Landrat kritisiert den Vorstoß des Gesundheitsministers

Landrat Heinz Eininger ließ keinen Zweifel über seinen Ärger: „Wer bestellt, muss liefern“, zielte er in Richtung von Gesundheitsminister Spahn. Und auch die SPD ist nicht außen vor, hatte doch ihr Bundesminister für Arbeit und Soziales, Hubertus Heil, den Vorschlag des Bundesgesundheitsministers unterstützt. Einmal in Fahrt, legte der Landrat nach: „Das ist keine gute Politik, im Gegenteil, das schafft Missgunst und Unzufriedenheit.“ Damit zielte er auch darauf ab, dass weitere und ebenfalls weniger gut bezahlte Beschäftigte überdurchschnittlichen Einsatz zur Bewältigung der Krise beigetragen hätten.

Die Verwaltung hatte aber auch Zahlen parat. Ein steuerfreier Bonus von 1500 Euro hätte für die Kliniken Mehrkosten von rund vier Millionen Euro zur Folge. Gleichzeitig seien sie ohnehin schon belastet, werde doch nur ein Teil der durch die Pandemie entstandenen Einnahmeausfälle vom Bund erstattet. Unter dem Strich bleibe bisher ein monatliches Minus von 1,4 Millionen Euro und auch jetzt seien die Kliniken noch nicht so ausgelastet, wie zuvor. Dazu kämen rund 3,6 Millionen Euro an zusätzlichen Betriebskoten, allein für Schutzausrüstung rund 2,7 Millionen Euro, was vom Bund mit 100 000 Euro nicht annähernd kompensiert werde.

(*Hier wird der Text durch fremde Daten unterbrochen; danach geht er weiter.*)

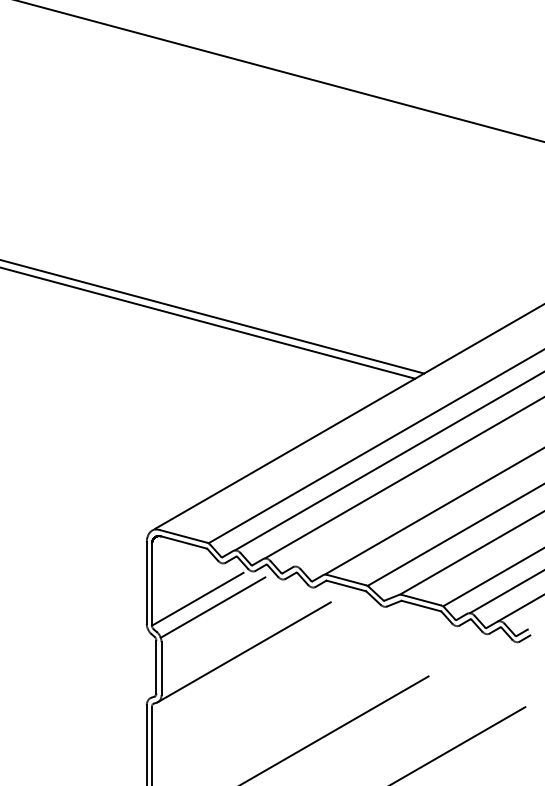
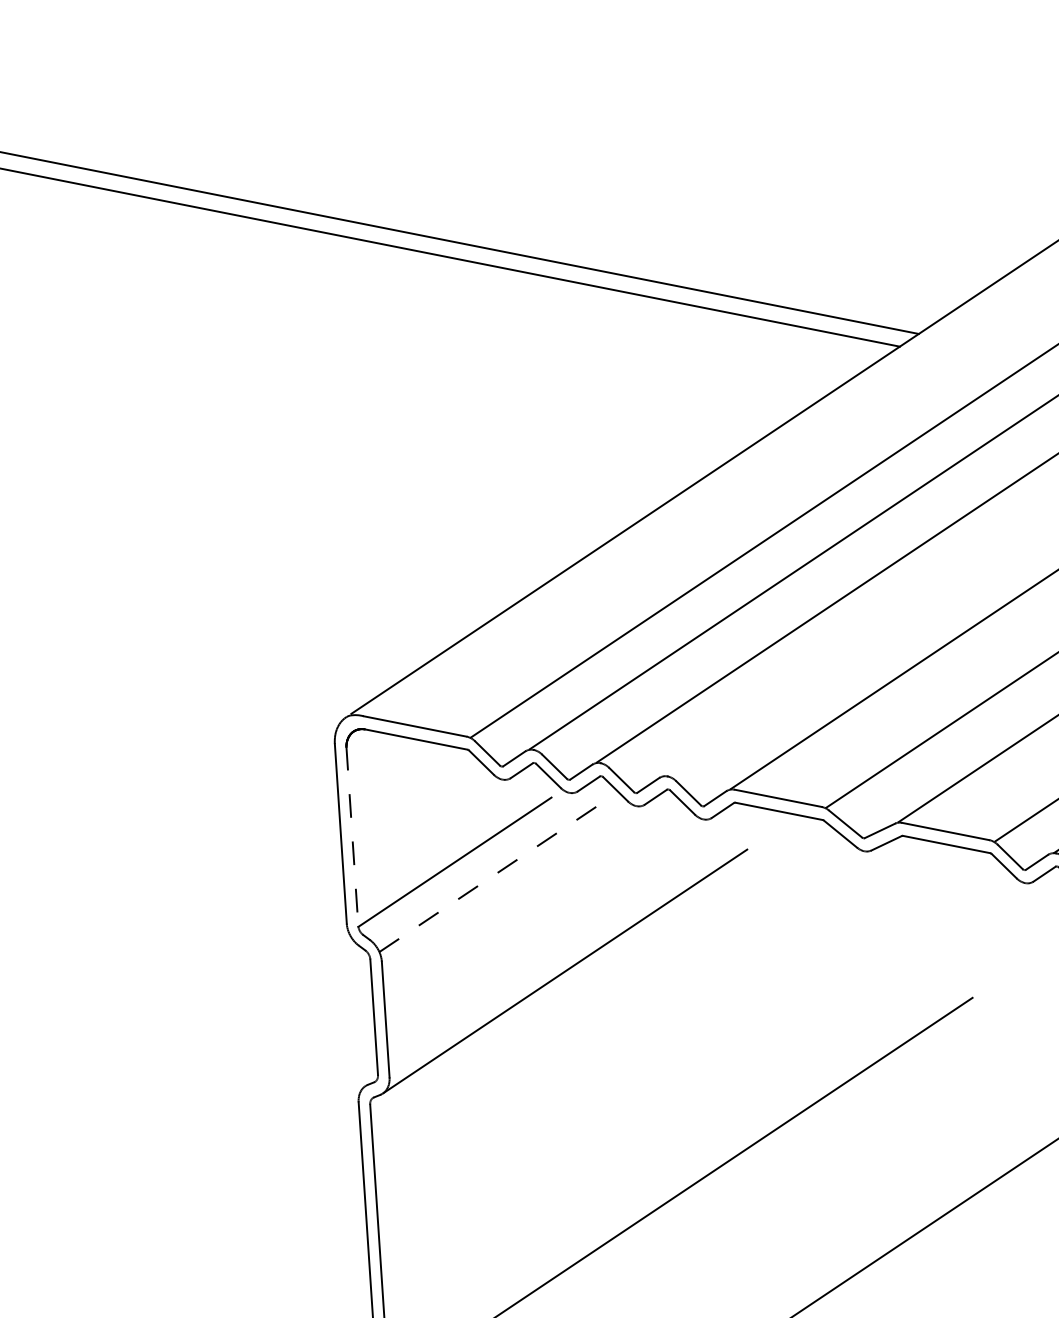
line: (151, 584) -> (351, 836), solid -> dashed
line: (213, 607) -> (490, 877), solid -> dashed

Die Verwaltung schließt sich vielmehr den gemeinsamen Forderungen der Gewerkschaft Verdi, der Deutschen Krankenhausgesellschaft und des Deutschen Pflegerats an. In der Pflege brauche es ein detailliertes Pflegebemessungssystem, das von den Krankenkassen als den Kostenträgern finanziert werden müsse. Nur so könnten gute Rahmenbedingungen für das Personal und ein wirtschaftlicher Betrieb garantiert werden.